E

Ellert, Ernst
エラート、エルンスト

 1940年8月7日生まれのポジティブ・ミュータントで、第三勢力の成立後、ペリー・ローダンの初期ミュータント部隊に参加。エラートの特殊能力にはまず、超心理的な予知を行う時点とその時の条件とにおいて、最大の実現確率を持つ未来蓋然性を得る予感力(予知能力)がある。また、遠近未来いずれをも見、起こるべき事件を言い当てることができる。この能力に因み、エラートはテレテンポラリア(Teletemporarier)と呼ばれる。
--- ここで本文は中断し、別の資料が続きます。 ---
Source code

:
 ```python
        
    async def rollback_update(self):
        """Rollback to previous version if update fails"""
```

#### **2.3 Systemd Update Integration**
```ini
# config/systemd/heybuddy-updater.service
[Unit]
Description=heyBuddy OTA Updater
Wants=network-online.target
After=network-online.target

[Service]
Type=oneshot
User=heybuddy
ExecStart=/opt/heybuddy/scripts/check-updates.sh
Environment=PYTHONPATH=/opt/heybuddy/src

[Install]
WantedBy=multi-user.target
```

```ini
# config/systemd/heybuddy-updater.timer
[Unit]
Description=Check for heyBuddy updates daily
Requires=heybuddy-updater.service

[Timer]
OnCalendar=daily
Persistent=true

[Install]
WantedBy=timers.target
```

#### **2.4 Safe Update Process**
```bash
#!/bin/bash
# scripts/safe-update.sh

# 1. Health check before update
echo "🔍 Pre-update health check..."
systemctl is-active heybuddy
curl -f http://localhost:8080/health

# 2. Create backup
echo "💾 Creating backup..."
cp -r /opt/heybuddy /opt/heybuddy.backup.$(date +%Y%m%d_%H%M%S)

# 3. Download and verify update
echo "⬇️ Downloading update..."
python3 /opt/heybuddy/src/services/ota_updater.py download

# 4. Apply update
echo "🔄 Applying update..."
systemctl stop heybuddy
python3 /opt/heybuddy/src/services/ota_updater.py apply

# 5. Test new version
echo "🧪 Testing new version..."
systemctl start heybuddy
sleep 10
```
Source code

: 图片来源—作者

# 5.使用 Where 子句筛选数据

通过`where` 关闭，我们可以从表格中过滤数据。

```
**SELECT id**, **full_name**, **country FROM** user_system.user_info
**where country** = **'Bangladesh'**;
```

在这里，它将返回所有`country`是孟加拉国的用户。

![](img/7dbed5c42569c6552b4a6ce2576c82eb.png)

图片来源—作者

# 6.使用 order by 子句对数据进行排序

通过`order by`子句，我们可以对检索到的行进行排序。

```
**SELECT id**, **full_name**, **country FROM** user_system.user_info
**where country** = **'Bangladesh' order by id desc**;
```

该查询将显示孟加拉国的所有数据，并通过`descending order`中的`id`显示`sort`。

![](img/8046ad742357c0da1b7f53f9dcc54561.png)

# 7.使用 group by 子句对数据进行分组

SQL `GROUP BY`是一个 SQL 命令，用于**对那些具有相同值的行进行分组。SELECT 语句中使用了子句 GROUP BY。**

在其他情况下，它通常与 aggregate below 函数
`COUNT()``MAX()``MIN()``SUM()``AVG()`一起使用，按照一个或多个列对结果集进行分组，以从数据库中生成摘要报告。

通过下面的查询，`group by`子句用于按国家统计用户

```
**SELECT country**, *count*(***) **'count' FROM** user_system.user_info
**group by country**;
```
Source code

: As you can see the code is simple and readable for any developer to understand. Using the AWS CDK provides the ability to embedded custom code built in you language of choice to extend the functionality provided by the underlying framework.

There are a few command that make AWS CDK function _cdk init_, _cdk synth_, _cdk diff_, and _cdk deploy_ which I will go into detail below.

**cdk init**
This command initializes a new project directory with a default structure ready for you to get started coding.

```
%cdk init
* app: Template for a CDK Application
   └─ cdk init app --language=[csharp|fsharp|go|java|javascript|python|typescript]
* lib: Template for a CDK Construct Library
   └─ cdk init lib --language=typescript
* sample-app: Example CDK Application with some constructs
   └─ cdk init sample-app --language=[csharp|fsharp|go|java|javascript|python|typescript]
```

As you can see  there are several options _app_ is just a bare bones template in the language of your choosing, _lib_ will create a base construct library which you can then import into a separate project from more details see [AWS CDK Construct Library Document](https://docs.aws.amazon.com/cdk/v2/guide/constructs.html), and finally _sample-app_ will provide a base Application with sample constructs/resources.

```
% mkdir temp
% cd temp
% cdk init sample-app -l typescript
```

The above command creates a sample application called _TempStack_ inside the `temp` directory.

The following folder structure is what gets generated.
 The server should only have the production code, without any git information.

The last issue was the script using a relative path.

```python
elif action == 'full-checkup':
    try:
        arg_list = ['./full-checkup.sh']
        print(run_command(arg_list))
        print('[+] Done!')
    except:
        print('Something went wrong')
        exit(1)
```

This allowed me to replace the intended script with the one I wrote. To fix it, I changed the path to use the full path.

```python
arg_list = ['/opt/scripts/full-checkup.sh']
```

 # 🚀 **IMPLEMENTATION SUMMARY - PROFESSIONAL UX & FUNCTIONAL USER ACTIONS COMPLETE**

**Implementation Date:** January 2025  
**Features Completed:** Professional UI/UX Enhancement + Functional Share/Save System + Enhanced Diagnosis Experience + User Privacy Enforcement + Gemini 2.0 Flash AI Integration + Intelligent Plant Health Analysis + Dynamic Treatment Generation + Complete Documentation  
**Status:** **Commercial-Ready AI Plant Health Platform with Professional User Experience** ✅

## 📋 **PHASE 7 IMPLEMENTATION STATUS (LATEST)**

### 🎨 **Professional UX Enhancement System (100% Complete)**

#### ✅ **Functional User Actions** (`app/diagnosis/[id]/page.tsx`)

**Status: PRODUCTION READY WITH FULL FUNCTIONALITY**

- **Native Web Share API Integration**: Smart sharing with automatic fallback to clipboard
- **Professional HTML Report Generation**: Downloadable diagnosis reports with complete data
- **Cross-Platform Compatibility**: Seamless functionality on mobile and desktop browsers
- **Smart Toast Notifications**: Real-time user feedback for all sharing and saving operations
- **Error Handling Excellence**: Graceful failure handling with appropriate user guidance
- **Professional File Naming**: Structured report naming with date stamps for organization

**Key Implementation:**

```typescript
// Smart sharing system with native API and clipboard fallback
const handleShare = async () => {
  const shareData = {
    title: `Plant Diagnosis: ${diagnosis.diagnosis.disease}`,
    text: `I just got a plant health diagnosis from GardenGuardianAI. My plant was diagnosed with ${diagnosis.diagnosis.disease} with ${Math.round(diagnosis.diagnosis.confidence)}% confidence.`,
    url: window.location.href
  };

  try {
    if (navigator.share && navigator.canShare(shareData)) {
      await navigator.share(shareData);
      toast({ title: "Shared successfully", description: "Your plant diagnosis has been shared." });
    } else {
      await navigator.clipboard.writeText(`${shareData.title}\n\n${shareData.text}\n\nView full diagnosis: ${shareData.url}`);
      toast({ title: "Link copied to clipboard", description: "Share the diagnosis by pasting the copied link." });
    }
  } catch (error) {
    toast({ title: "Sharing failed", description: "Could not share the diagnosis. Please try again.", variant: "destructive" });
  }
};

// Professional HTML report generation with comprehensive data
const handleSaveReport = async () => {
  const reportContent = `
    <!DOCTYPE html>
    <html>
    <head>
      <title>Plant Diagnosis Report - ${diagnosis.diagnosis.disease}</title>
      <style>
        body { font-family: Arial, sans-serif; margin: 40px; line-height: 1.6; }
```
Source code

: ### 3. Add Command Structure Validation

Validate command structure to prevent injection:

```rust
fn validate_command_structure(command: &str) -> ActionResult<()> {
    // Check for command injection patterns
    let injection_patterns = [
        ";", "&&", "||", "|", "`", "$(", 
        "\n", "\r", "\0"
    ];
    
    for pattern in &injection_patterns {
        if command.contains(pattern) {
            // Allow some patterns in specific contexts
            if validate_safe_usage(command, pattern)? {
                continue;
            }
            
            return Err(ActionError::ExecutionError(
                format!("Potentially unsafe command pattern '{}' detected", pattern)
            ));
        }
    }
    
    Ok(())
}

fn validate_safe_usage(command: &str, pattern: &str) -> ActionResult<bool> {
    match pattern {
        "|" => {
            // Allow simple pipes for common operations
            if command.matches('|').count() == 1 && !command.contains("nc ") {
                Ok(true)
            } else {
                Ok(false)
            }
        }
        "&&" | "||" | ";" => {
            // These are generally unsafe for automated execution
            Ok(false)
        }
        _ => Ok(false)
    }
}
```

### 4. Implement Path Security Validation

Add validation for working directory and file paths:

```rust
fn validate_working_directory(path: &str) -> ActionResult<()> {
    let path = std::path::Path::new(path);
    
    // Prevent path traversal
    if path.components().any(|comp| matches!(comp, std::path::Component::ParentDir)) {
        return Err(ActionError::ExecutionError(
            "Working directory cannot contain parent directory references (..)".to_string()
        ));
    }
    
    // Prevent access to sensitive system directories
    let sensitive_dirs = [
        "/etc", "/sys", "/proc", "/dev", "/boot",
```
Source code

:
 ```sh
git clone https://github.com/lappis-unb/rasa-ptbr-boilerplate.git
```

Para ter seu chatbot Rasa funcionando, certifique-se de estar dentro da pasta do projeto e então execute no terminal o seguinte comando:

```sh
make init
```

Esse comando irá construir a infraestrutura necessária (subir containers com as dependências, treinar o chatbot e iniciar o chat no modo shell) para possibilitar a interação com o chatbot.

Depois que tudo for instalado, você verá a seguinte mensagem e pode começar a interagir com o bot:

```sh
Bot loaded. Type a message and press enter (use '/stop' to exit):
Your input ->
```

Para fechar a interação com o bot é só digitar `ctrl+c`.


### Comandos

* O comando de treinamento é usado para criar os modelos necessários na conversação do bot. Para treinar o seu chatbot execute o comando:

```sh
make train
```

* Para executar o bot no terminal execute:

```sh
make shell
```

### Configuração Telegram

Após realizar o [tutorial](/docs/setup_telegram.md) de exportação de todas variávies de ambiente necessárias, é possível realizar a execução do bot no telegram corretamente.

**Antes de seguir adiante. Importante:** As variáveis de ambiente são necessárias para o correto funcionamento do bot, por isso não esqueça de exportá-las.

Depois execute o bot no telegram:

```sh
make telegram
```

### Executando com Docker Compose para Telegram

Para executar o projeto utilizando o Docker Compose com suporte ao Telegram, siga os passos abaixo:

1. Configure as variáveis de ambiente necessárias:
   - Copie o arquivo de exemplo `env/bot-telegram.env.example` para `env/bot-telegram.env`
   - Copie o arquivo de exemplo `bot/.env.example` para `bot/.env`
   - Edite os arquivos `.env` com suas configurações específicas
 エラートの肉体的な人生は長くはなかった。ミュータント部隊の発足直後、予見したカタストロフを阻止するために身を犠牲にし、死亡。そこで彼の第二の超能力が発揮された。死の瞬間、その精神は医学的に死亡した体を去り、何年も時間と空間をさまよった。その間、彼の体は腐敗せず硬直したまま横たわっていた。エラートは新たな能力(パラポーリング(Parapoling))を制御することを覚え、その「時間の始まりから終わりまで」の旅の途上幾度となくその「搬送体(Trägerkörper)」を取り替えていった。異質な生命体の意識の中へ滑り込み、そこから学び取ると同時に可能なかぎりの援助をする。そして2043年、ドルーフ(Druuf)科学者オノト(Onot)の体でテラナーとの再会を果たし、ドルーフ危機打開に大きな役割を果した。その後しばらく、テラの保管室に安置された自分の体に自由にやってきて生き返ることができたが、エラートがポスビ艦のバイオポジトロニクス脳に乗り移った時の大きな精神的負荷によってこれは崩壊してしまった。腐敗の進行した体は深層冷凍を施され霊安室に埋葬された。
 エルンスト・エラートはまたも旅に出た。それは数百年続き、銀河を越えて発展したテラナーたちとのいま一度の再会に至る。現実時に帰還したのは3583年初頭、〈それ〉がエラートに体を与え、ゴルスティ・アシュドン(Gorsty Ashdon)とともにダブルコンセプト(Doppelkonzept)を形成させた時だった。彼は、超知性体のために一連の任務を遂行しなくてはならない一方、アシュドンの意識内容との融合で持ち前の超常能力が消え失せていた。今回もまた、肉体と呼べる体でのエラートの出番は長くはなかった。3587年、彼は〈それ〉の巨大な意識潜在力に融合して超知性体自身にポジティブパワーを供給するミュータントたちの一人に名を連ねた。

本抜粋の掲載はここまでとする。